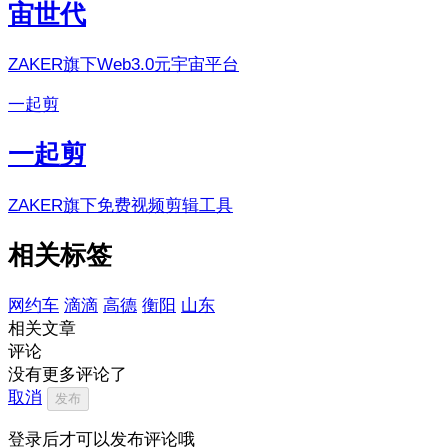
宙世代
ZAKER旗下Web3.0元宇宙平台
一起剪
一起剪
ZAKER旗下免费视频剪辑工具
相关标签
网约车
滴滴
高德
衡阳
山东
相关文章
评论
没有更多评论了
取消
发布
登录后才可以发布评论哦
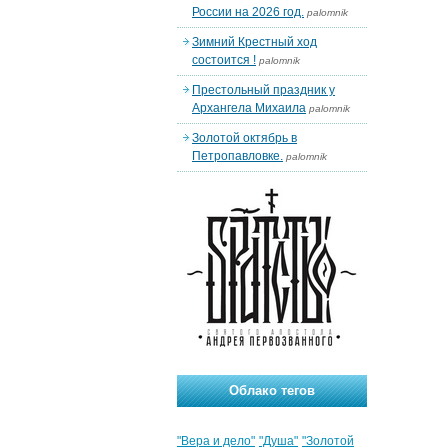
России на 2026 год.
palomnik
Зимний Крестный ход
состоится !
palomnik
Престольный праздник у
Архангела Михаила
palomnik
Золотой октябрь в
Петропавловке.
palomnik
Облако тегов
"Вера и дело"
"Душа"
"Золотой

+---+

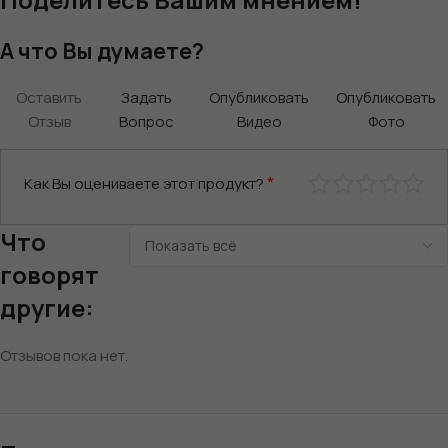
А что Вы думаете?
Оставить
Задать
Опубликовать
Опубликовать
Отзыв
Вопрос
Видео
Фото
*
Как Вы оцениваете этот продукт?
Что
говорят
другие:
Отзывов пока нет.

+---+

* **GOAL OF THE EXERCISE**: Write out the lines from the one containing "А что Вы думаете?" through the one containing "Отзывов пока нет.", replacing "Опубликовать" with "Отправить" and leaving everything else as it is.

* **SOLVED PROBLEM**:
А что Вы думаете?
Оставить
Задать
Отправить
Отправить
Отзыв
Вопрос
Видео
Фото
*
Как Вы оцениваете этот продукт?
Что
говорят
другие:
Отзывов пока нет.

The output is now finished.